A more obscure (to me) and growing enjoyment with poems is to examine how poets handle enjambment. Not so much for me in how they continue an idea from line to line, but in how a single line of a poem can isolate a part of an idea, make it almost into something else entirely that still references the major idea it is part of. Sounds tricky, I know. A good example is Kay Ryan’s poem, “Polish And Balm,” which starts: “Dust develops // from inside // as well as // on top when //objects stop // being used.” Reading just each line alone, we get the pause after dust develops to consider that in isolation. Dust develops, well, that’s true. In our world? As a necessary part of life? Then fold in the next line — “from inside” — and suddenly it’s a commentary on our souls, on our failures. Way cool. I leave it to you to keep reflecting on the added meanings as the lines pile on.
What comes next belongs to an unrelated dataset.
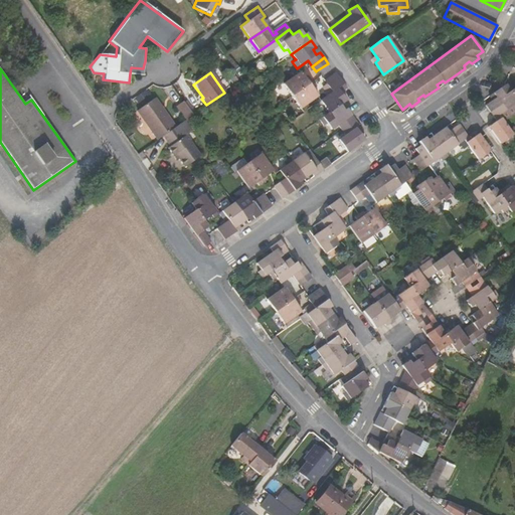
[(308,79),(305,80),(300,72),(283,84),(292,97),(311,82),(308,79)]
Then when you get to the end of the poem (go find it, it’s in her The Best Of It book), and see how she twists all those meanings around into an amazing braid, you think the woman deserves a Nobel. If you’re me you do, anyway.
In the latest New Yorker, Linda Pastan has a poem “Edward Hopper, Untitled” which handles enjambment a bit differently. It starts, “An empty theatre: seats // shrouded in white // like rows of headstones;” In this, rather than the twists of meaning, the cutting off of the lines early seems to me to add to the emptiness, the bleakness of the Hopper painting expressed by the poem. The lines are lonely, cut off from each other. And she does have some powerful lines. “…cliche of loneliness // transformed by brushstroke // into something part paint, // part desperation.”
Robert Pinsky, in “Sayings Of The Old,” on the other hand, has longer lines, in unrhymed tercets (three-line stanzas) that give more of a sense of patience, wisdom reflected on: “The Ibo say, An old man sitting down // can see more things than a young man standing up.” He wants more of the thought contemplated at once, maybe. Though I don’t want to be the object of his line a bit later(!): “One hates the sanctimonious Buddha-goo”
Dennis O’Driscoll, in “The Sunday Game” kind of falls halfway in between these with his six-line stanzas, every other line indented: “How alive, how excitable // they were back then, // when they congregated // in the neighbor’s kitchen…” Kind of like a typewriter from back in the day typing to here, then zooming back to keep typing there, then zooming back… it keeps the poem alive and dynamic, bouncing from place to place. Which poem has a neat, understated ending as well, by the way, with a great deal of the punch coming exactly from the enjambed isolation of the last line.
Peace all of a piece to you.
Thank you on this Remembrance Day to the firefighters, police and soldiers throughout the world who sacrifice so much to take care of us all.